As a woman I’m ok with knowing that my husband sometimes has to open the pickle jar for me. I like when he opens the door for me even though he knows and I know full-well that I am fully capable of opening my own door. I also like taking charge. I like to drive a lawn mower. I like checking my own oil in my car. I have even taken out the garbage a few times. Gasp!!! I am completely my father’s daughter in the fact that he and I both are the type that “know” our way of doing things is always best. (Seriously, it’s been proven, lol!) At the same time though I have many times had a heavy heart for making my husband feel less than significant or capable. I joke about being older and wiser to my husband but also have felt the sting of knowing that I’ve caused him hurt at times by not letting him lead as God says he should. I am growing through my relationship with Jesus and the closer I get to He that controls all, the more I long to be the wife that the Bible tells me I should be. I am his help-mate. I am his rib (the body part of Adam’s that God made Eve out of) I stand beside my husband, not behind him, and most certainly not under him. But I am also NOT going to teach my children that as a woman or wife that I should power over their father just to prove gender equality.

I have been given a wonderful, Godly husband. He truly loves and leads me as Christ does the church. I know that is not the case for everyone out there. I am so undeservingly blessed. I pray that my girls are too. Sure I will teach them to stand up for themselves, not to accept abuse, to be independent, and to be a leader not a follower. Most importantly I will teach them truths from the Bible.
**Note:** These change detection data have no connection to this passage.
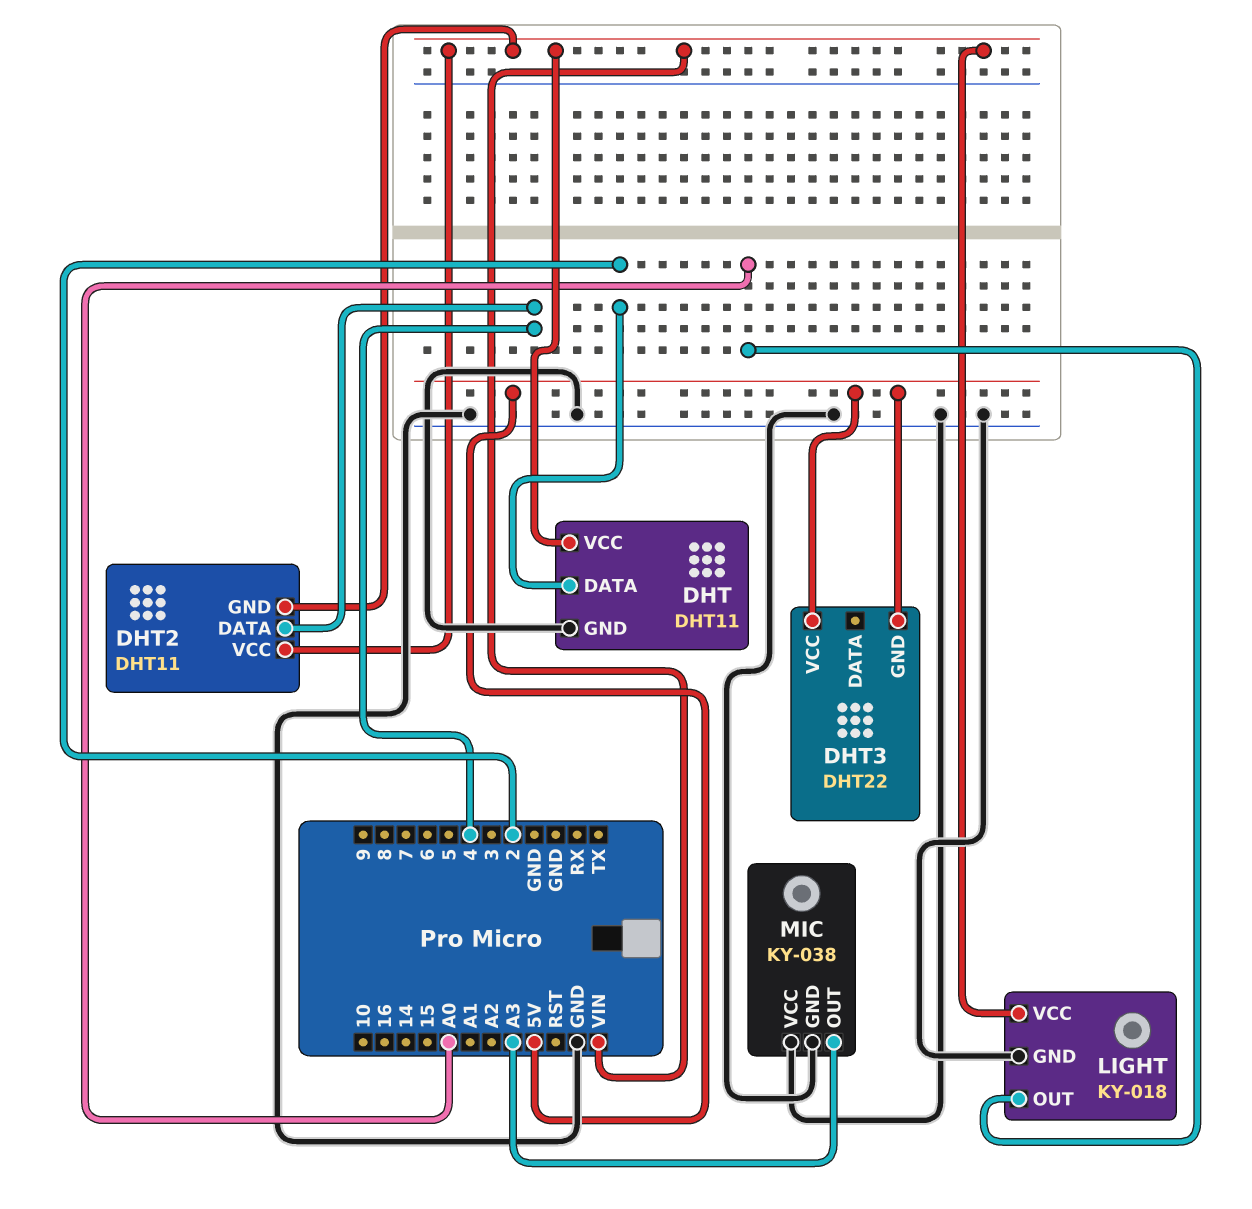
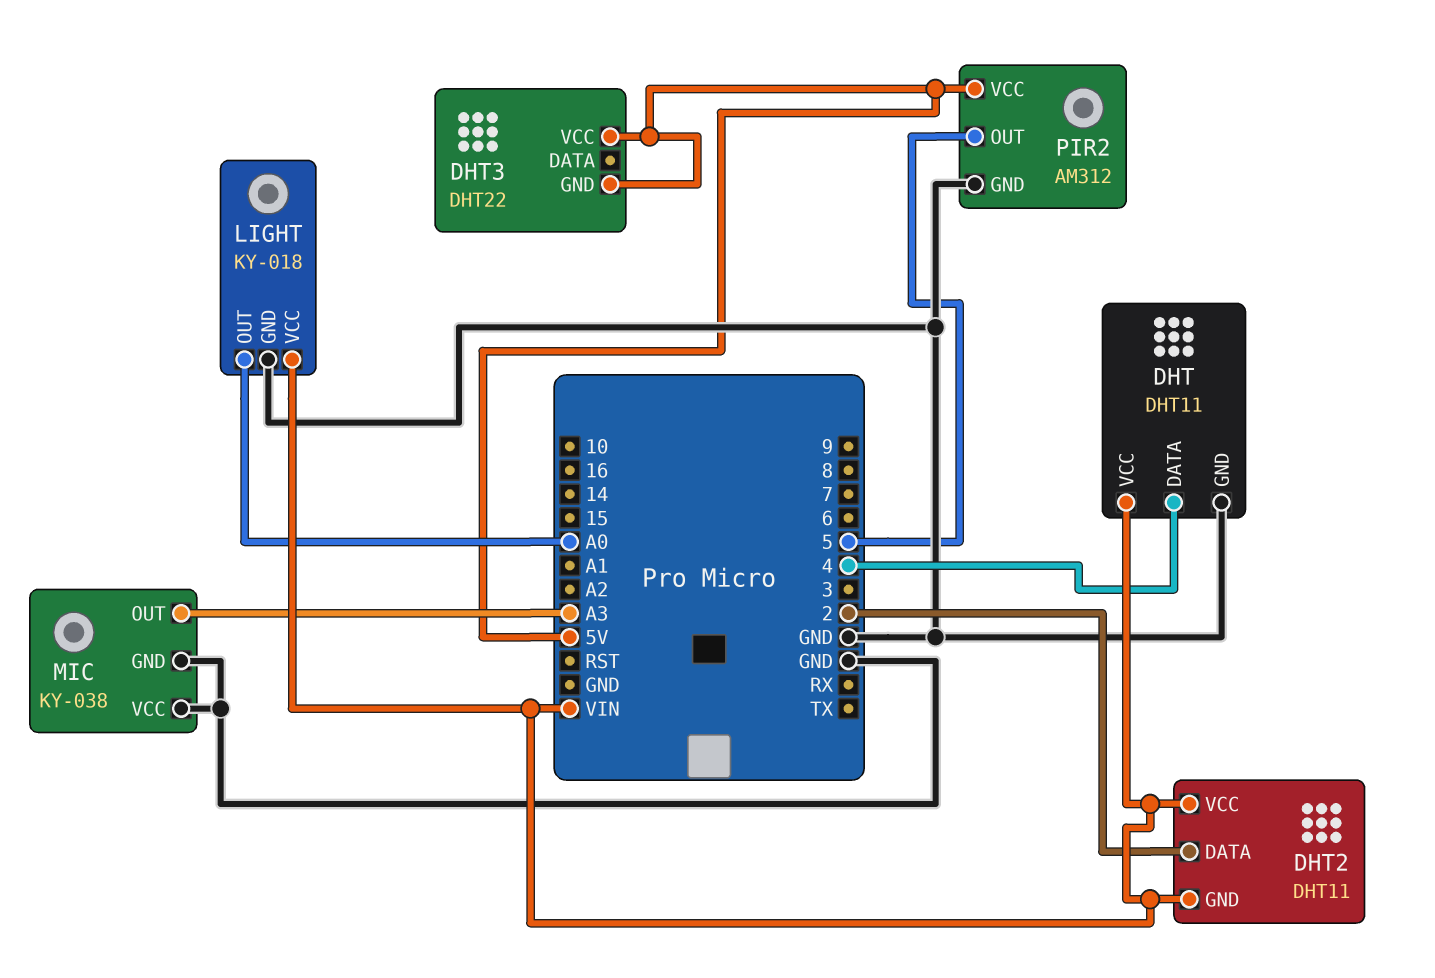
DHT pin DATA: 2 -> 4
DHT2 pin DATA: 4 -> 2
PIR2: none -> AM312
PIR2 pin GND: none -> GND
PIR2 pin OUT: none -> 5
PIR2 pin VCC: none -> 5V

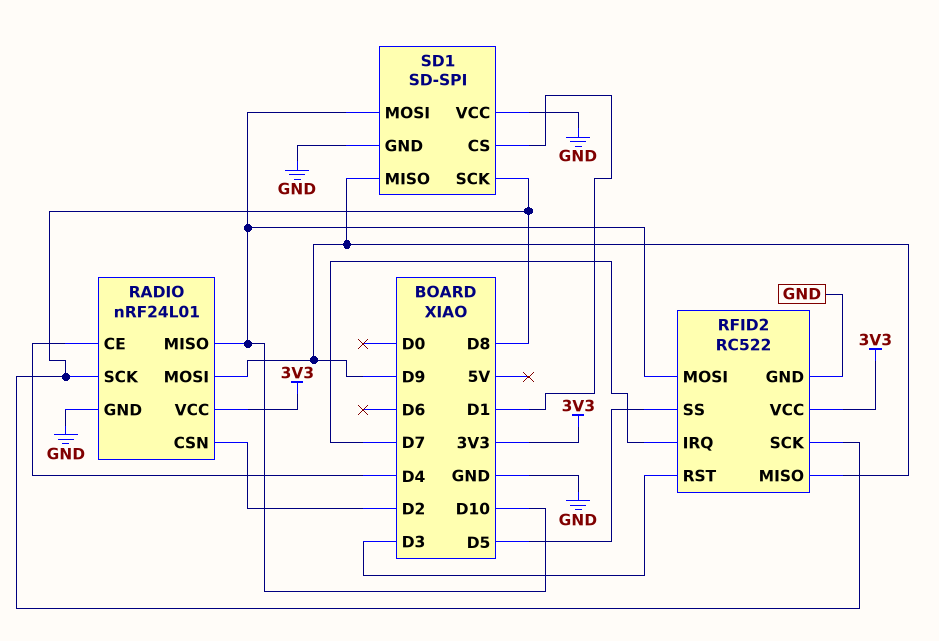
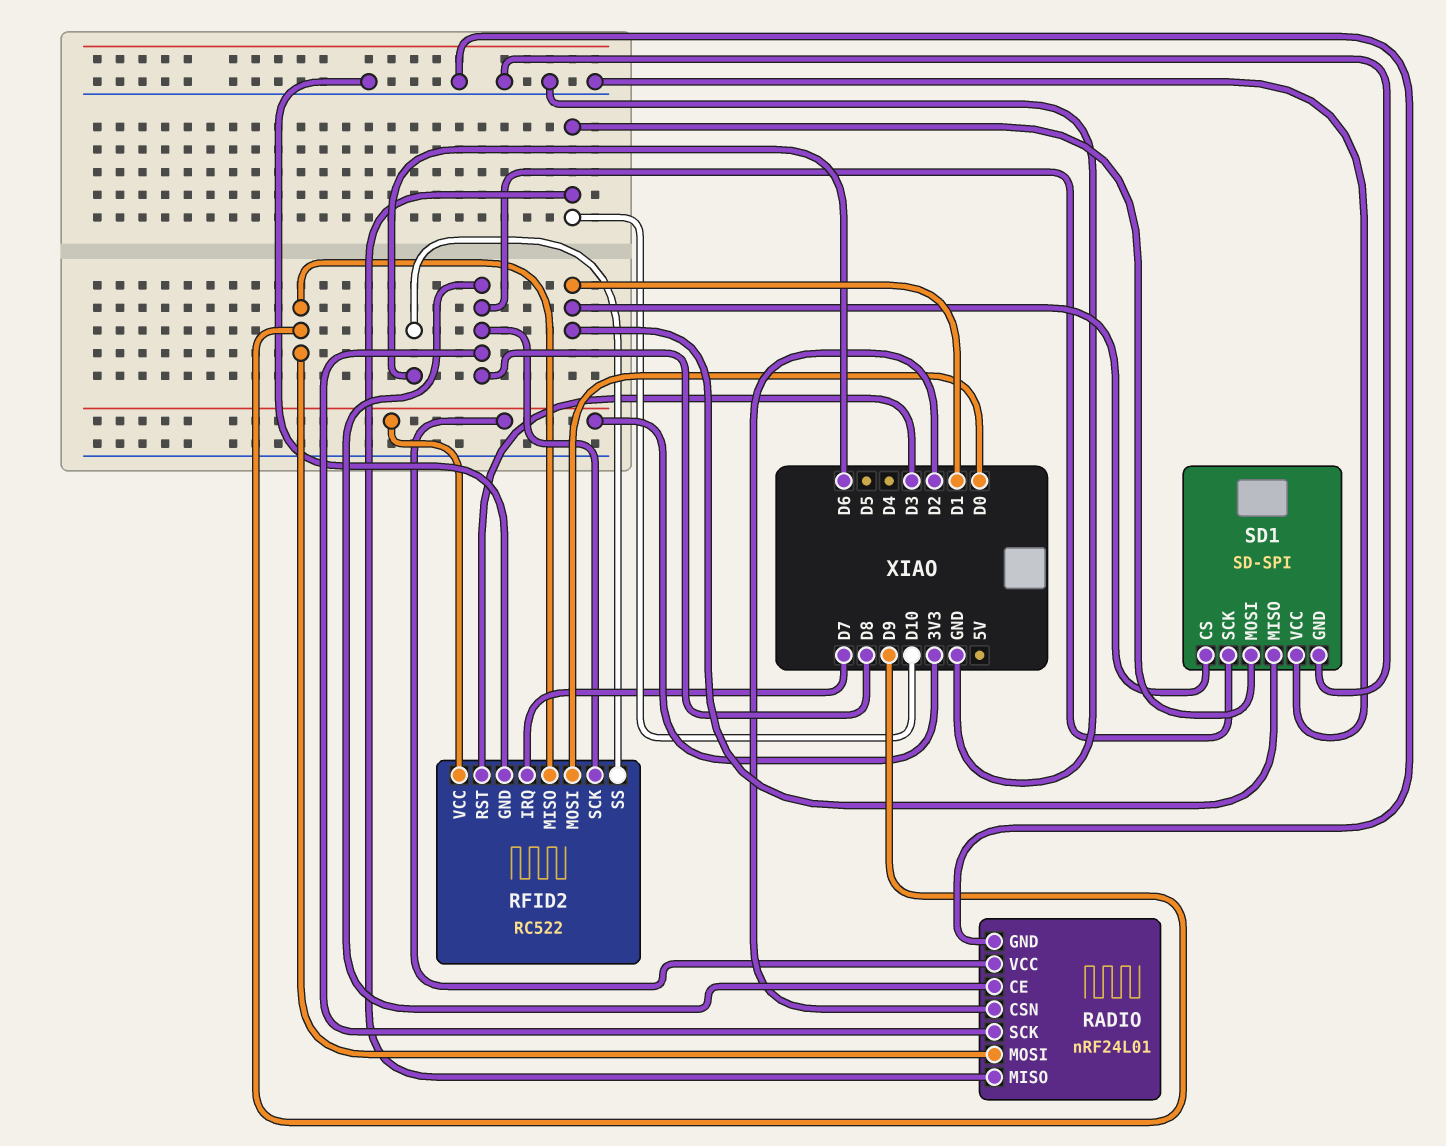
RADIO pin CE: D4 -> D8
RFID2 pin MOSI: D10 -> D0
RFID2 pin SS: D5 -> D6
SD1 pin MISO: D9 -> D1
The main things I hope they grow to be, like loving, Jesus-filled, kind, and compassionate have nothing to do with demanding respect or authority. If we, as women, don’t care to be treated as unequal, lower, disrespected, or unloved, how is it ok for us to treat anyone else (male or female) as such?

I’ll end on this funny note…

Jerry Clower is one of the funniest people to have ever lived. He told this story about how he offered his chair to a lady in a green room of a talk show who he later discovered was a “woman-liber”. She outright told him to SIT DOWN. He said his ancestors would come up and get him if he didn’t offer his chair like he had been raised to all his life. She refused and sat in the middle of the floor. After asking her which women she planned on liberating he told her let me tell you about me and Mama (his wife). “Me and Mama have been married 26 years. She was my childhood sweetheart; I ain’t never had another date. And Mama sleeps every morning till she gets ready to get up. Now she may have to get up at 8 o’clock to open the door to let the lady in that I got hired to wait on Mama. And when Mama does get up she can fix her own breakfast or have it brought to her. It’ll be Mama’s option whichever she wants. And when Mama does get up and watches them soap operas, she can watch it in three different rooms of the house, laying down, leaning, or propped up. Whichever way she wants to do it. And whenever Mama wants to go to the supermarket, she goes in a brand new gold Lincoln Continental. I says Miss Woman-Liber, Mama don’t want you messin’ with the deal she’s got!!!!”

EXACTLY. I will continue to be the “needy, high-maintenance, fragile” type!!! Don’t mess with the deal I got!!!